MATERIALS PROVIDED
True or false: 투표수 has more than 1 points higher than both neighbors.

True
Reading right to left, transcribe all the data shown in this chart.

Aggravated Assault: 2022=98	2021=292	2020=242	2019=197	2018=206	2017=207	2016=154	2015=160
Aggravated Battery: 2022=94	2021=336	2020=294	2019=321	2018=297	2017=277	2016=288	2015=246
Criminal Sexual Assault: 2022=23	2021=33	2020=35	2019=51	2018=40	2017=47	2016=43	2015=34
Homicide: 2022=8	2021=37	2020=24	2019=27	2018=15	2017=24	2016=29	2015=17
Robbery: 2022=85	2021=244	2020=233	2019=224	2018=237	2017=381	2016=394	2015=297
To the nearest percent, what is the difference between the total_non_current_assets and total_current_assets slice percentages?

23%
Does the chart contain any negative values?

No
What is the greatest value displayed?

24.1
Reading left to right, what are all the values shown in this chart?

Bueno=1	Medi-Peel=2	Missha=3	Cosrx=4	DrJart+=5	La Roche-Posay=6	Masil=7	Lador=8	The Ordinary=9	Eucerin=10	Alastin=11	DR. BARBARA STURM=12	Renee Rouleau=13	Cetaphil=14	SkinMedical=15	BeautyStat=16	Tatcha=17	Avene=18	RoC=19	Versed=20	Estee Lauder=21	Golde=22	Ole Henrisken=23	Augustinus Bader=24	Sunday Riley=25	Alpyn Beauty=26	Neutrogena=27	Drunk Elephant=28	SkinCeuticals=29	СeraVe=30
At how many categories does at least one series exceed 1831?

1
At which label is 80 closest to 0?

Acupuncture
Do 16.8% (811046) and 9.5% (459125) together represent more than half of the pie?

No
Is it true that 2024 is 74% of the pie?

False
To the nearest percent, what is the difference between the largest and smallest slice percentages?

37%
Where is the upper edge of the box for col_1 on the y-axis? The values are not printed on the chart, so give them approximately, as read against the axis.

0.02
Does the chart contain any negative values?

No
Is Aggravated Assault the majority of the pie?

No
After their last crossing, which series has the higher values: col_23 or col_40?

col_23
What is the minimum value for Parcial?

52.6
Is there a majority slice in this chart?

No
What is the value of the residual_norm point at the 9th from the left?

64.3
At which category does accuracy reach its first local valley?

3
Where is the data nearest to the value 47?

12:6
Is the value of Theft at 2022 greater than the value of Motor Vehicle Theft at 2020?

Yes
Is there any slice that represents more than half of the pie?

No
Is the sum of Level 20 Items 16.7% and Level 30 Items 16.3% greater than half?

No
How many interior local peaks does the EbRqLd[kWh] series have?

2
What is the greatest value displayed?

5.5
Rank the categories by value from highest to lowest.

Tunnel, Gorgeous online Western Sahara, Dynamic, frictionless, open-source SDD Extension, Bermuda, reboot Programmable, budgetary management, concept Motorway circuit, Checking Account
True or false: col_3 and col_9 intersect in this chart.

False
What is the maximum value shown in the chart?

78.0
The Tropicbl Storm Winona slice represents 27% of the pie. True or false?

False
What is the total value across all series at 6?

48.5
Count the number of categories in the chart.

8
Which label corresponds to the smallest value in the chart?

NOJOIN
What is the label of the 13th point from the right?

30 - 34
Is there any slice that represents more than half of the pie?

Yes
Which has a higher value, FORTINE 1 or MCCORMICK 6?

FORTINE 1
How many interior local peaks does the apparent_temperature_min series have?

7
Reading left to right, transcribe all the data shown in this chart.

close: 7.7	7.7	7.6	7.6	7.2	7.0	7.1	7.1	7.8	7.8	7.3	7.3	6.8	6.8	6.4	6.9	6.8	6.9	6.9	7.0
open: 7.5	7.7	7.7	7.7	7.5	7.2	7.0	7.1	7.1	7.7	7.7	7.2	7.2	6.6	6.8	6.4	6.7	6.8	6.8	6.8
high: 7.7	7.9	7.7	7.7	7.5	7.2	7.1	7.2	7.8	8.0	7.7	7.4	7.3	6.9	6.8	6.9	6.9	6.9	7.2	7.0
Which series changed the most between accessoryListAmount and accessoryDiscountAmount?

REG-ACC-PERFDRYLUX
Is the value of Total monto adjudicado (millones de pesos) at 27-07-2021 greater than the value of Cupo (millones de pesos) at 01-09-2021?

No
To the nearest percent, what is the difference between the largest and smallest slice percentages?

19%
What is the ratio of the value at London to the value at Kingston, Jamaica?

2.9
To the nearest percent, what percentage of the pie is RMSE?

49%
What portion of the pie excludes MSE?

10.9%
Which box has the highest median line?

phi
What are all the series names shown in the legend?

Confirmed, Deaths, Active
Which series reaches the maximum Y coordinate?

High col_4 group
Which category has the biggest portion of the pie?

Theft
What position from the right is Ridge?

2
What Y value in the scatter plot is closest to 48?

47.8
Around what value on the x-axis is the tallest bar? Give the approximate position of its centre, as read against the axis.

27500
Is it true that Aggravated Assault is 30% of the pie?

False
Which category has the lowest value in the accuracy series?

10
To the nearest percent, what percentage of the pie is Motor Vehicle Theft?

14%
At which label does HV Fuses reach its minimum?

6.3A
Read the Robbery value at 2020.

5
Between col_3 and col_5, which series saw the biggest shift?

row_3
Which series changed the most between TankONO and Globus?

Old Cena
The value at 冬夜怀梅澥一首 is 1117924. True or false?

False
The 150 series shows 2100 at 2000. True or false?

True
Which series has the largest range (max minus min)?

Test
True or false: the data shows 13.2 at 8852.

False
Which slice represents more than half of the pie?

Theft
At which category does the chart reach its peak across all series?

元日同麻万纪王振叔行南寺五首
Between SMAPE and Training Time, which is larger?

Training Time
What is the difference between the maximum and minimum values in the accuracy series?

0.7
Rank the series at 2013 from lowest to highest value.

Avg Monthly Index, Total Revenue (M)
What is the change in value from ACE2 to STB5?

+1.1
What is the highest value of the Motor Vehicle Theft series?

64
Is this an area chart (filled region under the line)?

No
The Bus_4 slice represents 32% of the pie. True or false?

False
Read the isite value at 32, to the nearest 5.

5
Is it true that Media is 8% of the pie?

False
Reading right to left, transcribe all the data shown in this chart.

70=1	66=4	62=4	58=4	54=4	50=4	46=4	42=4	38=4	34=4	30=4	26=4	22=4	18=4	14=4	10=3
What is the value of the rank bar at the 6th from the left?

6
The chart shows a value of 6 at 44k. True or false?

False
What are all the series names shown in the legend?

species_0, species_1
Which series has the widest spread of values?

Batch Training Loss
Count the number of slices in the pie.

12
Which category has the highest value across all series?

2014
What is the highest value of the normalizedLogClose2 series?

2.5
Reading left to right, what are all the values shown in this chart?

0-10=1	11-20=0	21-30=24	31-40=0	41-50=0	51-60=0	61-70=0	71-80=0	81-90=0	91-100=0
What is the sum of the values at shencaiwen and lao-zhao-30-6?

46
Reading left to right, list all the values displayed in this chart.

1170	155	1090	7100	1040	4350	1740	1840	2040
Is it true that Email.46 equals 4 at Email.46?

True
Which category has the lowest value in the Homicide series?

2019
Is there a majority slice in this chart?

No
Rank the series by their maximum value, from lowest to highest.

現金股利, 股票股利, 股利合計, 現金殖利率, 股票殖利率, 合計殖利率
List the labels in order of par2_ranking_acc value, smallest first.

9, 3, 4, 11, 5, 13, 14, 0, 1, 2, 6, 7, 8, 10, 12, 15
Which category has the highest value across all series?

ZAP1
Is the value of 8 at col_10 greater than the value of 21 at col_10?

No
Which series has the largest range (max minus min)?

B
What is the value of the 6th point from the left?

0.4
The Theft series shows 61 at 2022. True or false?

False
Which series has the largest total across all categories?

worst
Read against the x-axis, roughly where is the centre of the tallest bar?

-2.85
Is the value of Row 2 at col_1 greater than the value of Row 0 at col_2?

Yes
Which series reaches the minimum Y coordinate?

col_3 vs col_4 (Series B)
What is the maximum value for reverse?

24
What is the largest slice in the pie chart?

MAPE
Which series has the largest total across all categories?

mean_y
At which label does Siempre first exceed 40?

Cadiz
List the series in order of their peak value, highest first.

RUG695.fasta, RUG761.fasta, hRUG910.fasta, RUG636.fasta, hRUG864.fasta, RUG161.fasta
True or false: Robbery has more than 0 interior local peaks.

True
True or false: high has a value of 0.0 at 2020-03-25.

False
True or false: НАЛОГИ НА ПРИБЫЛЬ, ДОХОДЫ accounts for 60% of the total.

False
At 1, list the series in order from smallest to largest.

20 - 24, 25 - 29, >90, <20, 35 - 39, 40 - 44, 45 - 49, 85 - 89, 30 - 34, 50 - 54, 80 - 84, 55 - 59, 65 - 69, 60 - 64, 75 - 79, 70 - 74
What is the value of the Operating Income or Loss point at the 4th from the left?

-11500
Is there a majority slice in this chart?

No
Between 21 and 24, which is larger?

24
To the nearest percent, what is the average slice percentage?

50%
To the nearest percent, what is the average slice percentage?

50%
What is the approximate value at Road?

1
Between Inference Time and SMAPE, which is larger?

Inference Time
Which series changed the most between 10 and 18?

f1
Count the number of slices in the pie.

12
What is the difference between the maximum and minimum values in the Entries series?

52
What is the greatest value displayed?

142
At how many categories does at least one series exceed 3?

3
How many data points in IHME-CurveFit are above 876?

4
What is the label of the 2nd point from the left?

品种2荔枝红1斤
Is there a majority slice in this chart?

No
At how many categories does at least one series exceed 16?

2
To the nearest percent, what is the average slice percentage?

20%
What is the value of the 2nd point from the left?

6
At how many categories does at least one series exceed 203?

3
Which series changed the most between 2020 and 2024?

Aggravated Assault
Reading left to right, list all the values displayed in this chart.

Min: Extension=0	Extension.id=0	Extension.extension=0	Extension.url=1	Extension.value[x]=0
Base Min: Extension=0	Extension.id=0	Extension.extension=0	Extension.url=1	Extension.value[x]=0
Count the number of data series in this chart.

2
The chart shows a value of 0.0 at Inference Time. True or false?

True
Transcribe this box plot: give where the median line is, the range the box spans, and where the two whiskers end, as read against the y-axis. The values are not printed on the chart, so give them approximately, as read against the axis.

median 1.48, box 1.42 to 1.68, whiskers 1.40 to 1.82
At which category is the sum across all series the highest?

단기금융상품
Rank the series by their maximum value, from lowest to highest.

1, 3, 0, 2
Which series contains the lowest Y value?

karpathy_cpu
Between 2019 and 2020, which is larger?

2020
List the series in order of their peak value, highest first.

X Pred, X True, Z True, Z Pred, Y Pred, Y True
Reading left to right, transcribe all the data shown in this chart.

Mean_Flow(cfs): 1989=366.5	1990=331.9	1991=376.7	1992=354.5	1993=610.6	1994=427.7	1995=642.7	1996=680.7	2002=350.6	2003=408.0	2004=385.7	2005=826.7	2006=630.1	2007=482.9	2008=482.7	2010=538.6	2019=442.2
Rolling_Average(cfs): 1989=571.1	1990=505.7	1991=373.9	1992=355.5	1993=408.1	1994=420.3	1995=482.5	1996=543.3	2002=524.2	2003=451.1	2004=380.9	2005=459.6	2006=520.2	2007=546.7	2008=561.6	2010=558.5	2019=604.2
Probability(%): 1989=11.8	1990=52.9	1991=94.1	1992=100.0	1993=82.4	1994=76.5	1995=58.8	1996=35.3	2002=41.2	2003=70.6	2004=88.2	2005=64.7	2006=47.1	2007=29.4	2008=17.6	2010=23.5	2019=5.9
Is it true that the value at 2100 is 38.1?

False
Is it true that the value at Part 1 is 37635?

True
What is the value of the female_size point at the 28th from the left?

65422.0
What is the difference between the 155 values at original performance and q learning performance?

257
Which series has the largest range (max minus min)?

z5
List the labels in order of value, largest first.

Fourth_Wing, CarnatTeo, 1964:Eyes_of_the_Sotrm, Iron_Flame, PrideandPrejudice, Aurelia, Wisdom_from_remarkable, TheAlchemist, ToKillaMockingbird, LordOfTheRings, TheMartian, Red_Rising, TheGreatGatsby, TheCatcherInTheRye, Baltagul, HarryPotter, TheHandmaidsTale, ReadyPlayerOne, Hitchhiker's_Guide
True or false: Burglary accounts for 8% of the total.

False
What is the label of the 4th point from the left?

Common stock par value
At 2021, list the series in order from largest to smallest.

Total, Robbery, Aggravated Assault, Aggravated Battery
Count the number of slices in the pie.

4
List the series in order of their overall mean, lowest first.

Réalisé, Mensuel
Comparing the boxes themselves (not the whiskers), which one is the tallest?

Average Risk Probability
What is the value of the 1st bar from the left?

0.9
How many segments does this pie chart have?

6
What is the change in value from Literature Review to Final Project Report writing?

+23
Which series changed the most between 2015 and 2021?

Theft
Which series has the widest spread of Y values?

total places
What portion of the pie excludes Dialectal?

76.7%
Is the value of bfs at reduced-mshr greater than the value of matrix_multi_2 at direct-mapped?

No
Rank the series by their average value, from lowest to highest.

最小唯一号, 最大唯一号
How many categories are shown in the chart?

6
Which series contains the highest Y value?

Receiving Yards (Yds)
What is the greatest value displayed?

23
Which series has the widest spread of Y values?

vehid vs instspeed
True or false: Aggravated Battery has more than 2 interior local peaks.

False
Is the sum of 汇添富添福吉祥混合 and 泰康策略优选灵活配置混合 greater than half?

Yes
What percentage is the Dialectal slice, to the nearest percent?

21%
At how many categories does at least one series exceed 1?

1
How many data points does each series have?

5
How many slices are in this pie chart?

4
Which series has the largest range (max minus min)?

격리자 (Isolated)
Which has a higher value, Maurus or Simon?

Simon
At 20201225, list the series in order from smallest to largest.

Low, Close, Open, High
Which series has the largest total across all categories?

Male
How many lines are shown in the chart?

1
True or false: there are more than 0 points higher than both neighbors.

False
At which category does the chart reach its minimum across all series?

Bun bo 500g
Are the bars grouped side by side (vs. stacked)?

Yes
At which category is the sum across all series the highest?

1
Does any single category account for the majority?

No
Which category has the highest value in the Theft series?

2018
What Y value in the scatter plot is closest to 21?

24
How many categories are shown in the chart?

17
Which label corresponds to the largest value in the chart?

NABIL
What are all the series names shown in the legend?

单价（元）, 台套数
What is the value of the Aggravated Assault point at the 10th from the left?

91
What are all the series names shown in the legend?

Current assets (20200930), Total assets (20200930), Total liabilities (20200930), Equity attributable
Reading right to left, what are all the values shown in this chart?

EXERCISE AIM
Reproduce verbatim the stretch of the records from the beginning through the line containing "What is the minimum value for Parcial?", including that line.

OUTPUT FOR THIS TASK
True or false: 투표수 has more than 1 points higher than both neighbors.

True
Reading right to left, transcribe all the data shown in this chart.

Aggravated Assault: 2022=98	2021=292	2020=242	2019=197	2018=206	2017=207	2016=154	2015=160
Aggravated Battery: 2022=94	2021=336	2020=294	2019=321	2018=297	2017=277	2016=288	2015=246
Criminal Sexual Assault: 2022=23	2021=33	2020=35	2019=51	2018=40	2017=47	2016=43	2015=34
Homicide: 2022=8	2021=37	2020=24	2019=27	2018=15	2017=24	2016=29	2015=17
Robbery: 2022=85	2021=244	2020=233	2019=224	2018=237	2017=381	2016=394	2015=297
To the nearest percent, what is the difference between the total_non_current_assets and total_current_assets slice percentages?

23%
Does the chart contain any negative values?

No
What is the greatest value displayed?

24.1
Reading left to right, what are all the values shown in this chart?

Bueno=1	Medi-Peel=2	Missha=3	Cosrx=4	DrJart+=5	La Roche-Posay=6	Masil=7	Lador=8	The Ordinary=9	Eucerin=10	Alastin=11	DR. BARBARA STURM=12	Renee Rouleau=13	Cetaphil=14	SkinMedical=15	BeautyStat=16	Tatcha=17	Avene=18	RoC=19	Versed=20	Estee Lauder=21	Golde=22	Ole Henrisken=23	Augustinus Bader=24	Sunday Riley=25	Alpyn Beauty=26	Neutrogena=27	Drunk Elephant=28	SkinCeuticals=29	СeraVe=30
At how many categories does at least one series exceed 1831?

1
At which label is 80 closest to 0?

Acupuncture
Do 16.8% (811046) and 9.5% (459125) together represent more than half of the pie?

No
Is it true that 2024 is 74% of the pie?

False
To the nearest percent, what is the difference between the largest and smallest slice percentages?

37%
Where is the upper edge of the box for col_1 on the y-axis? The values are not printed on the chart, so give them approximately, as read against the axis.

0.02
Does the chart contain any negative values?

No
Is Aggravated Assault the majority of the pie?

No
After their last crossing, which series has the higher values: col_23 or col_40?

col_23
What is the minimum value for Parcial?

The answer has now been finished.